• [Written task] The following data is to be repeated exactly, its pictures excluded.
Start of Data supplied
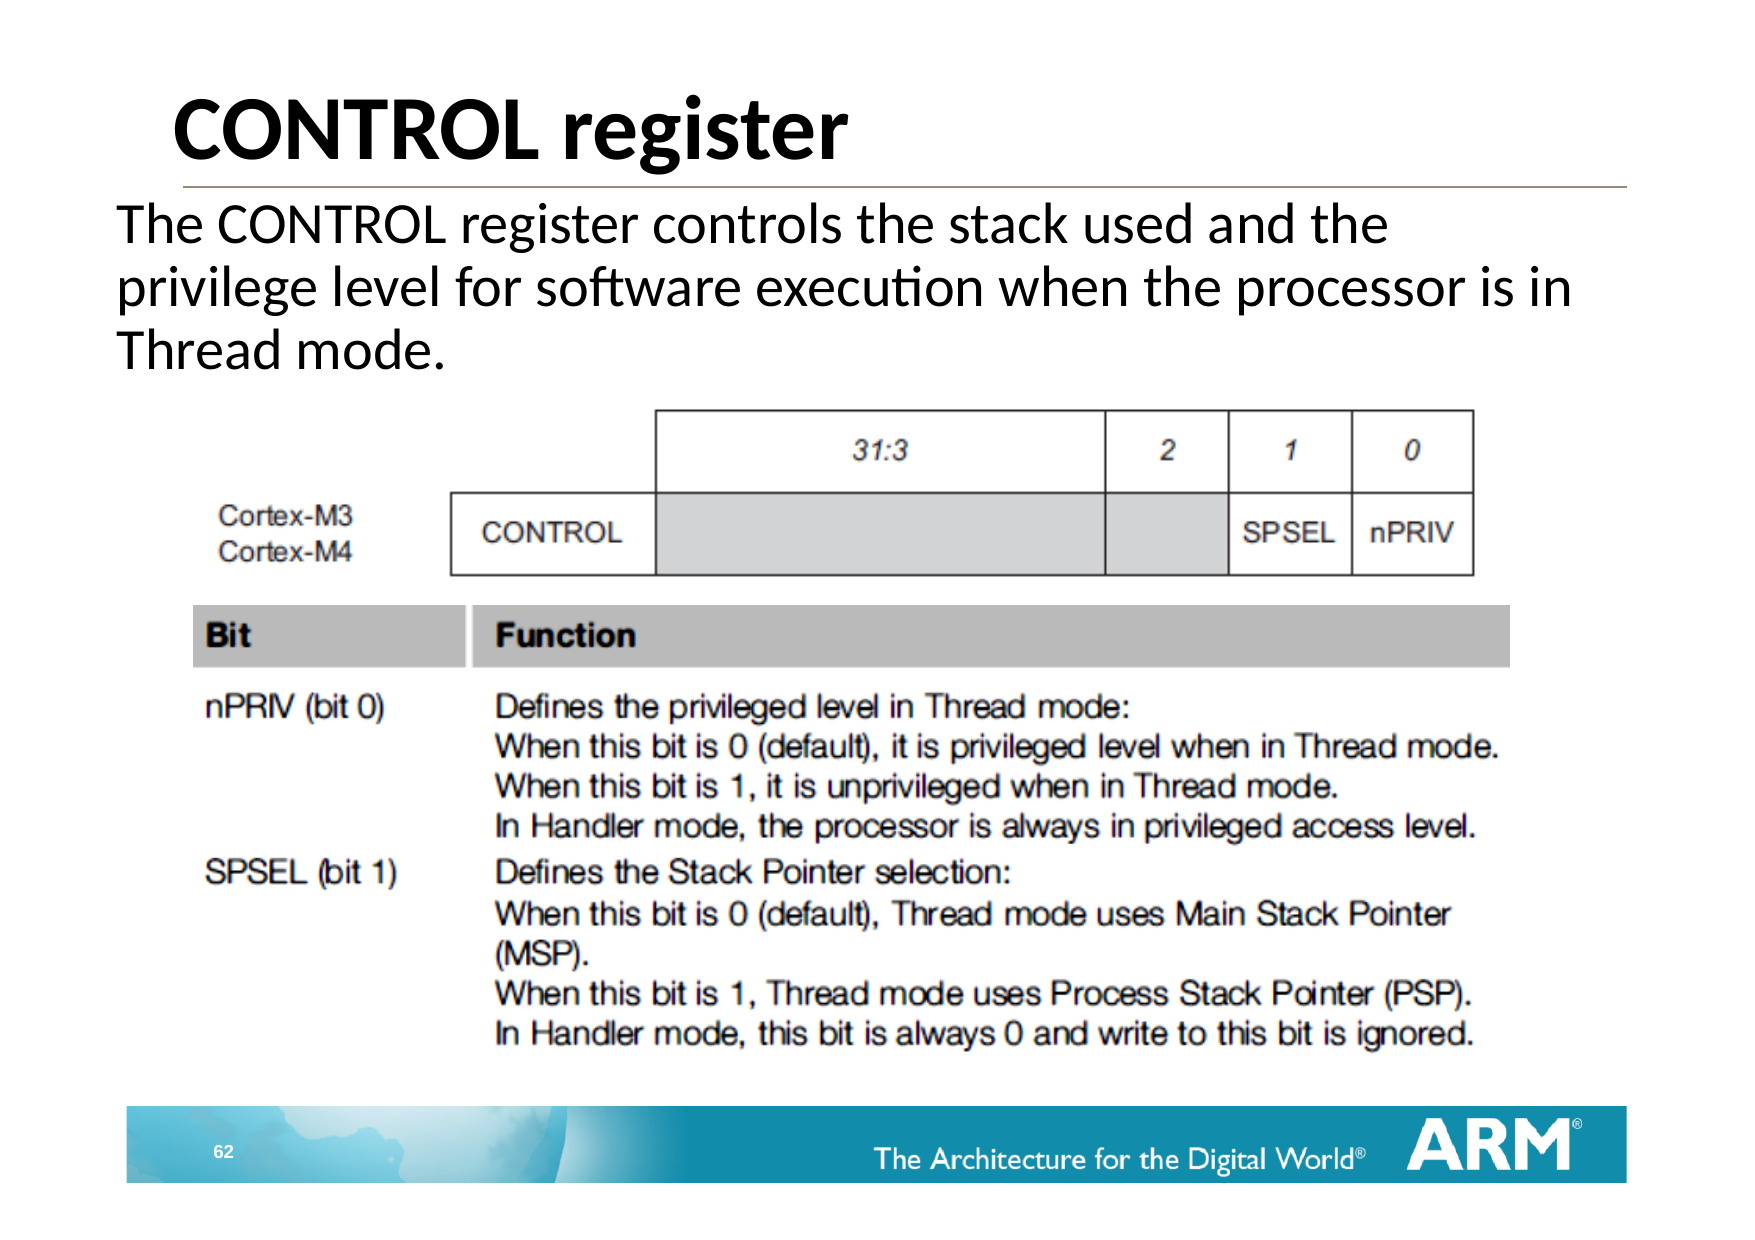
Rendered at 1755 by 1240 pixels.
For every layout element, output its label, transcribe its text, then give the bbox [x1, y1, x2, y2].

title CONTROL register [173, 80, 1581, 172]
picture [193, 605, 1510, 1058]
picture [205, 370, 1498, 599]
list The CONTROL register controls the stack used and the privilege level for software execution when the processor is in Thread mode. [116, 192, 1587, 467]
picture [126, 1106, 1627, 1183]
slide_number 62 [198, 1139, 287, 1187]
End of Data supplied
• [Response to this exercise]
Rendered at 1755 by 1240 pixels.
For every layout element, output its label, transcribe its text, then give the bbox [x1, y1, x2, y2].

title CONTROL register [173, 80, 1581, 172]
picture [193, 605, 1510, 1058]
picture [205, 370, 1498, 599]
list The CONTROL register controls the stack used and the privilege level for software execution when the processor is in Thread mode. [116, 192, 1587, 467]
picture [126, 1106, 1627, 1183]
slide_number 62 [198, 1139, 287, 1187]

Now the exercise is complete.